■ Selected text:
..........

Error Recovery Strategies

1. Retry Mechanisms

Implement automatic retry for transient failures:

go
type RetryableAgent struct {
    baseAgent Agent
    maxRetries int
    retryDelay time.Duration
}

func (r *RetryableAgent) Run(ctx context.Context, event Event, state State) (AgentResult, error) {
    var lastErr error
    
    for attempt := 0; attempt <= r.maxRetries; attempt++ {
        if attempt > 0 {
            // Wait before retry
            select {
            case <-time.After(r.retryDelay):
            case <-ctx.Done():
                return AgentResult{}, ctx.Err()
            }
        }
        
        result, err := r.baseAgent.Run(ctx, event, state)
        if err == nil {
            return result, nil
        }
        
        lastErr = err
        
        // Check if error is retryable
        if !isRetryableError(err) {
            break
        }
        
        fmt.Printf("Attempt %d failed, retrying: %v\n", attempt+1, err)
    }
    
    return AgentResult{
        Error: fmt.Sprintf("failed after %d attempts: %v", r.maxRetries+1, lastErr),
    }, lastErr
}

func isRetryableError(err error) bool {
    // Define which errors are worth retrying
    return strings.Contains(err.Error(), "timeout") ||
           strings.Contains(err.Error(), "connection") ||
           strings.Contains(err.Error(), "rate limit")
}

2. Circuit Breaker Pattern

Prevent cascading failures with circuit breakers:

go
type CircuitBreakerAgent struct {
    baseAgent Agent
    breaker   *CircuitBreaker
}

type CircuitBreaker struct {
    maxFailures int
    resetTimeout time.Duration
    state       CircuitState
    failures    int
    lastFailure time.Time
    mu          sync.RWMutex
}

type CircuitState int

const (
    CircuitClosed CircuitState = iota
    CircuitOpen
    CircuitHalfOpen
)

func (cb *CircuitBreaker) Call(fn func() error) error {
    cb.mu.Lock()
    defer cb.mu.Unlock()
    
    // Check if circuit should reset
    if cb.state == CircuitOpen && time.Since(cb.lastFailure) > cb.resetTimeout {
        cb.state = CircuitHalfOpen
        cb.failures = 0
    }
    
    // Reject if circuit is open
    if cb.state == CircuitOpen {
        return errors.New("circuit breaker is open")
    }
    
    // Execute function
    err := fn()
    
    if err != nil {
        cb.failures++
        cb.lastFailure = time.Now()
        
        if cb.failures >= cb.maxFailures {
            cb.state = CircuitOpen
        }
        return err
    }
    
    // Success - reset circuit
    cb.failures = 0
    cb.state = CircuitClosed
    return nil
}

func (cba *CircuitBreakerAgent) Run(ctx context.Context, event Event, state State) (AgentResult, error) {
    var result AgentResult
    var err error
    
    breakerErr := cba.breaker.Call(func() error {
        result, err = cba.baseAgent.Run(ctx, event, state)
        return err
    })

..........

■ Information supplied:
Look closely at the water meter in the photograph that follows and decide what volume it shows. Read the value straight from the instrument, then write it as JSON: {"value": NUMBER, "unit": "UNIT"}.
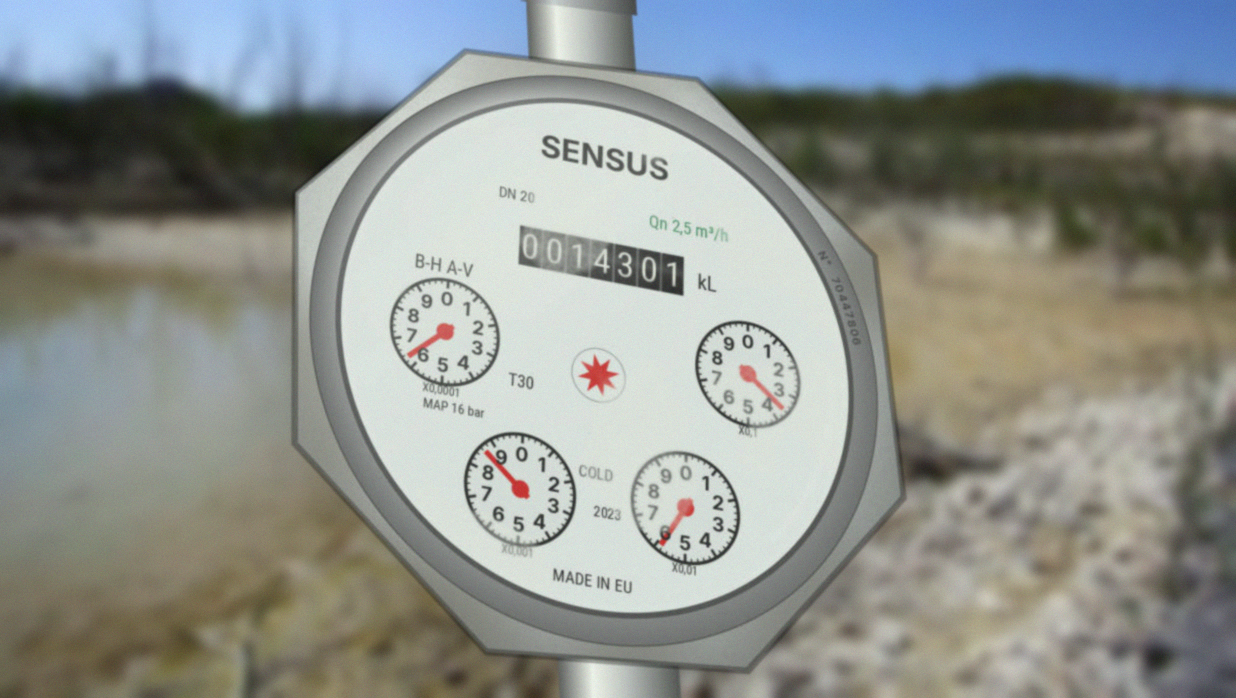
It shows {"value": 14301.3586, "unit": "kL"}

..........

■ What to do:
**1)** Reproduce the error recovery text from "type CircuitState int" down to "cb.mu.Lock()".
**2)** In the error recovery text, which three strings does isRetryableError look for in an error message to treat it as retryable?
The material above isn't needed for what comes next.

■ Exercise results:
**1)**
type CircuitState int

const (
    CircuitClosed CircuitState = iota
    CircuitOpen
    CircuitHalfOpen
)

func (cb *CircuitBreaker) Call(fn func() error) error {
    cb.mu.Lock()

**2)** "timeout", "connection", and "rate limit"